Taking Stock of James Bond
By Philip Schweier
January 24, 2011 - 11:08
My first exposure to James Bond came in the form of the theme to 1973’s Live and Let Die. It was played on the radio constantly and caught my 8-year-old ear. Yet when I eventually saw the film on television, I could never get past the opening sequence. Who were these people that were being killed and why? And why did the New Orleans-style funeral turn joyous, if it wasn’t the bad guys celebrating the demise of a good guy, and wouldn’t this be a giveaway that they were evil?
Such is the logic of a small boy with no patience.
As the 1970s progressed, more James Bond films were shown on television, usually with the cautionary “Parental discretion is advised.” Today, such a disclaimer seems silly in light of the volumes of nudity and profanity to which current television audiences are subjected. Nevertheless, it was enough for my parents to deny me the pleasure of seeing super-agent 007 in action. Besides, Live and Let Die failed to interest me. What could I be missing?
By this time, James Bond, as played by Roger Moore, had entered something of a silly phase, which reached bottom with the release of Moonraker (1979). An avid Star Wars fan by this time, even the outer space laser battle of Moonraker’s finale was underwhelming.
Sure, I could’ve gone for the Sean Connery era James Bond films, but they seemed rather dated. I was unable to see them as a product of their time and instead chose to apply their individual stories to the current world environment. More fool me.
But Bond afficianados will tell you that all changed with the release of For Your Eyes Only in 1981. The opening sequence seemed to discard the earlier sensibilities and apply a more realistic approach. I enjoyed the movie, but by this time, Roger Moore had cemented himself in my mind as too much of an over-dressed dandy, more interested in his wardrobe and women to get the job done. His on-screen romance with a girl young enough to be his daughter (Lynn Holly Johnson) was ridiculous.
Neverthless, I was working at a movie theater at the time and sat through multiple showings of For Your Eyes Only. Despite its pedigree, it grew on me. Not enough to interest me in Octopussy (1983), but A View to a Kill (1985) was enjoyable, though again, Moore was too old to be chasing young women around, and his on-screen romance with Grace Jones seemed unlikely.
I actually started reading the James Bond books by John Gardner around this time and found them very enjoyable. I appreciated his ability to update the character into the modern era. Ian Fleming’s original stories still seemed rather dated, as did the Sean Connery films.
Fortunately, a friend of mine who was a HUGE James Bond fan shared Dr. No (1962) and From Russia With Love (1964) with me and I found them very enjoyable. This time, I was able to regard them as spy adventures set in the early 1960s.

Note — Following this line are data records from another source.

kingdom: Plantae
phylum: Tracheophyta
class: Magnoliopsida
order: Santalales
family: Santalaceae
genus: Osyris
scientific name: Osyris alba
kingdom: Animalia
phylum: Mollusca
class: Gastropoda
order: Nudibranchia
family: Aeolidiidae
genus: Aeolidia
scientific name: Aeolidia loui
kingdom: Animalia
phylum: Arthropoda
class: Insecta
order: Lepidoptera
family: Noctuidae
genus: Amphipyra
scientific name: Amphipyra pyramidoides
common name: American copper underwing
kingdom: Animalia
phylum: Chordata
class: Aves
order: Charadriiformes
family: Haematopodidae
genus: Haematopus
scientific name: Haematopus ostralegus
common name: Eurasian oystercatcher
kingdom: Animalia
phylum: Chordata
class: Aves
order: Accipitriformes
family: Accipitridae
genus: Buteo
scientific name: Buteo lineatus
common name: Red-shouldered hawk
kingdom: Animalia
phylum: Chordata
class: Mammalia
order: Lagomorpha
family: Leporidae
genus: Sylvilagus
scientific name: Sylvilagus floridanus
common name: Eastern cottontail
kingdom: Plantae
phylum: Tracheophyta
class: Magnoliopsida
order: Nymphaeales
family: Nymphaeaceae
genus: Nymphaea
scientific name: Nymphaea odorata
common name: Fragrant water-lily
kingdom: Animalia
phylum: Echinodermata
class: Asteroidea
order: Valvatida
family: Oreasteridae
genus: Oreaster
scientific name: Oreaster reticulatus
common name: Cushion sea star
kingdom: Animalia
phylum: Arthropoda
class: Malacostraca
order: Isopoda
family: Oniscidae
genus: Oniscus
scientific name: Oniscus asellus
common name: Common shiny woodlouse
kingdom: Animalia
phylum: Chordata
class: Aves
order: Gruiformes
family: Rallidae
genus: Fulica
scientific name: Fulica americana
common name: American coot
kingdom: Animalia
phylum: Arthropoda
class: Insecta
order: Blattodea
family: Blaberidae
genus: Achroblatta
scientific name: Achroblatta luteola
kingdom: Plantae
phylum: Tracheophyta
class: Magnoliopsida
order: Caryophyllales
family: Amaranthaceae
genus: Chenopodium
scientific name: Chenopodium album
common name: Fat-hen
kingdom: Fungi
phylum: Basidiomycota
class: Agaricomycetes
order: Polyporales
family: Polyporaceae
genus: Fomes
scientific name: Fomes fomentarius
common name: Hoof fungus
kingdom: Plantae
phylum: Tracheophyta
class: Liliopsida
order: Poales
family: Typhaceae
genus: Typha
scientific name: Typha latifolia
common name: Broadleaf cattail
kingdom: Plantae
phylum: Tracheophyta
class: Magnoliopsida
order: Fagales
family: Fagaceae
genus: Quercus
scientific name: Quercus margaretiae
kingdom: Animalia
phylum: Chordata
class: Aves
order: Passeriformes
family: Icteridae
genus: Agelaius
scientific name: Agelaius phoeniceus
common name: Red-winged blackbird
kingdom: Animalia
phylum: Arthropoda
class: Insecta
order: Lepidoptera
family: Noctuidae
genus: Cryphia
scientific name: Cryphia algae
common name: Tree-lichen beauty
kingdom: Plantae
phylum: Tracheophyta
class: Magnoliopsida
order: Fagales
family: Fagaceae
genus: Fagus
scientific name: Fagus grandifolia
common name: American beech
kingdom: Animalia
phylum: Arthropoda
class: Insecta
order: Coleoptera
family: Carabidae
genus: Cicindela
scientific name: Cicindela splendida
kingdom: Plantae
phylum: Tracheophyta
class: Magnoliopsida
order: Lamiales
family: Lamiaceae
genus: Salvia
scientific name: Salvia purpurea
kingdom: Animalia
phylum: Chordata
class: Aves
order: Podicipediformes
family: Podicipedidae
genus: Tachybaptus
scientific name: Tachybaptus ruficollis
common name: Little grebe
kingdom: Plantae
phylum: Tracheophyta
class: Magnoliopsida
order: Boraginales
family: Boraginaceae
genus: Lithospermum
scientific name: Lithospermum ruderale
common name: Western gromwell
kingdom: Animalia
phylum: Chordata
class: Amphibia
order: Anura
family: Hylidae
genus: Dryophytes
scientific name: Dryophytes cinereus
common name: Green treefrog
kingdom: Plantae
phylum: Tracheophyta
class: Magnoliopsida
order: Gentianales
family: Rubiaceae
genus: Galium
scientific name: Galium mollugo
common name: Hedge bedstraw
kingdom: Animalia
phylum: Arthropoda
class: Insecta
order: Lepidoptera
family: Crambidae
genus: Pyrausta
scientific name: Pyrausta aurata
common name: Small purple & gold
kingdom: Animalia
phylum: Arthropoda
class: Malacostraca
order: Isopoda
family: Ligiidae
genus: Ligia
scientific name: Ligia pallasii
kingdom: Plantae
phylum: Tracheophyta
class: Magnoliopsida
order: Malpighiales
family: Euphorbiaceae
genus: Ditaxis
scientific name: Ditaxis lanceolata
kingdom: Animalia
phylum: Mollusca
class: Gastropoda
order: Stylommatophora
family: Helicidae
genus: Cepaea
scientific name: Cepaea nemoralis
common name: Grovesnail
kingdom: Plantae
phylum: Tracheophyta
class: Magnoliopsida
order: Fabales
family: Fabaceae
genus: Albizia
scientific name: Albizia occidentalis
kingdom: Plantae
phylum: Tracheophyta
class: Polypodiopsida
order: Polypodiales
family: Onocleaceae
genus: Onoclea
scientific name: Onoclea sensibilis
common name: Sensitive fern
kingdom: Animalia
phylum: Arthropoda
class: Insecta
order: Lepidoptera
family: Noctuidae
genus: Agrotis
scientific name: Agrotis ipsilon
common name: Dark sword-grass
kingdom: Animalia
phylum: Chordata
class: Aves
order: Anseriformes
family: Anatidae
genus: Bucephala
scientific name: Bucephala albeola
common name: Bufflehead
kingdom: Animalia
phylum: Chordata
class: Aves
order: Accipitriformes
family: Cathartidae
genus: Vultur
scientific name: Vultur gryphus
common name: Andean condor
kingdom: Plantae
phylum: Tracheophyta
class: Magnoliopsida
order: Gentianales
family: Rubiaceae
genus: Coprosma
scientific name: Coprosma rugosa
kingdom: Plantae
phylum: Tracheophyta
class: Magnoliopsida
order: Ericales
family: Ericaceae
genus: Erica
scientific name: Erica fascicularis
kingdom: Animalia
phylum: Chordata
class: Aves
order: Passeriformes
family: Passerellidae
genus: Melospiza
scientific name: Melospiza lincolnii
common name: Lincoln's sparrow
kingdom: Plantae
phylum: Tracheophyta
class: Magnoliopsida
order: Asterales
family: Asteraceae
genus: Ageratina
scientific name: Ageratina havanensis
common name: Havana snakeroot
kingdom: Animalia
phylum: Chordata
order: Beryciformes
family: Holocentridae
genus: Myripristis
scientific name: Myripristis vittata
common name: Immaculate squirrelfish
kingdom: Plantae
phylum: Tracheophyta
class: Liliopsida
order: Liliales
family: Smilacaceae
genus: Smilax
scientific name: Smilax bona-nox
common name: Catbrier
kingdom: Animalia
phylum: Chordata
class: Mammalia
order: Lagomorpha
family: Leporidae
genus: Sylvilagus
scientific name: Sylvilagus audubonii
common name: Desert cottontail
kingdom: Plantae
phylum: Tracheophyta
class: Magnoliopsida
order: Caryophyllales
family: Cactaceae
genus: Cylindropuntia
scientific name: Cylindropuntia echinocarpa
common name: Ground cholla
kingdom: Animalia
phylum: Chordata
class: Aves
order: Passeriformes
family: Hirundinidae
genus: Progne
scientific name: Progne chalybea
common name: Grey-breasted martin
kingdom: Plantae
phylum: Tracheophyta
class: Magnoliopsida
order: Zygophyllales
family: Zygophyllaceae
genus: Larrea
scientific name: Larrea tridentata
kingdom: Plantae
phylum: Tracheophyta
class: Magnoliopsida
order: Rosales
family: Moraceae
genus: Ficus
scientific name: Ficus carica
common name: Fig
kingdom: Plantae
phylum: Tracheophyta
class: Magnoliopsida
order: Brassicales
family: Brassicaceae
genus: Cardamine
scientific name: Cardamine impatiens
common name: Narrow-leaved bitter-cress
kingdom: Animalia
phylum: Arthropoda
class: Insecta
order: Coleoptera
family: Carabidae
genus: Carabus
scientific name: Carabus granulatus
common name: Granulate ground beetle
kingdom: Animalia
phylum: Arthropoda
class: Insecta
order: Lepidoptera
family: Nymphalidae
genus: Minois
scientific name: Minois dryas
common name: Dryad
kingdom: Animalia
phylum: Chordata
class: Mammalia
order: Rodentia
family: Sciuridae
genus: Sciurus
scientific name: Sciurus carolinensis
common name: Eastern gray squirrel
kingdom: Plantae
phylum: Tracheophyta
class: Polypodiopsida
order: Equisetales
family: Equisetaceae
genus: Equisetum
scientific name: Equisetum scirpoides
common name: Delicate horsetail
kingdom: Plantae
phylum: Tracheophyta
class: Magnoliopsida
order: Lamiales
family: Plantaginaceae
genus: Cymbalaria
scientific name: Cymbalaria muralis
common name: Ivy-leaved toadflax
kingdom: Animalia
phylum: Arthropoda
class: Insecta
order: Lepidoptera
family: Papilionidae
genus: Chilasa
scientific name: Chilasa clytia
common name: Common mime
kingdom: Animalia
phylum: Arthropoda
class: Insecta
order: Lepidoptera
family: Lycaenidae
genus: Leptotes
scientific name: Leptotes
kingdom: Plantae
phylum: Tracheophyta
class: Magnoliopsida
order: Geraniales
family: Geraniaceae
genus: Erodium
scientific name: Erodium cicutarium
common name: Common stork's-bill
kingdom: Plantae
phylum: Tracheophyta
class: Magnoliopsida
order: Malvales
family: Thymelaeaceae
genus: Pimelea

No, it would not. Other than a musical flaw in the opening sequence, Goldeneye (1995) proved to be another success in my eyes. Brosnan continued to do well. Tomorrow Never Dies (1997) was a little weak, but The World is Not Enough (1990) was better.
Die Another Day (2002), not so much. Again the film seemed to rely heavily on gadgets, which has often been the downfall of many a hero. Whenever Batman is captured, the first thing they take away from him is his utility belt. A hero lost without his toys is less of a hero.
But it also demonstrated a common flaw among the James Bond that had come before. When a series – on film or in comic books – begins to move away from character and focus more on gimmicks such as stunts, special effects, guest stars or gadgets, the series becomes less of an engaging story and more of a empty showpiece, winking at the audience as if to say, “Look what we can do. Aren’t we clever?”
Daniel Craig’s debut outing in Casino Royale (2006) proved a return to basics was essential, as it had been with For Your Eyes Only in 1981 and On Her Majesty’s Secret Service in 1969. Say what you will about George Lazenby’s only outing as James Bond, but aside from being perhaps overly long, it’s not a bad film. Lazenby has been, in my opinion, unfairly criticized for diminishing the series as a whole. Let’s face it, Sean Connery is a hard act for anyone to follow. Perhaps had Lazenby made another Bond film or two, it would be possible to better critique his performance as 007.
While Sean Connery returned to the role in 1983’s Never Say Never Again, a remake of Thunderball (1965), I would be remiss if I didn’t mention what is undoubtedly the lowest point for James Bond on film – Operation Double 007 (1967). Sometimes catalogued as Operation Kid Brother or OK Connery, it stars Sean’s brother Neil Connery, who is hired by Bernard Lee and Lois Maxwell, seemingly reprising their roles as M and Miss Moneypenny respectively, though they are never mentioned by name. The movie also features other James Bond alumnae such as Adolfo Celi (Emilio Largo in Thunderball), Anthony Dawson (Professor R.J. Dent in Dr. No) and Daniela Bianchi (Tatiana Romanova in From Russia With Love). Only the Mystery Science Theater 3000 version makes the film watchable, and even then it takes some effort.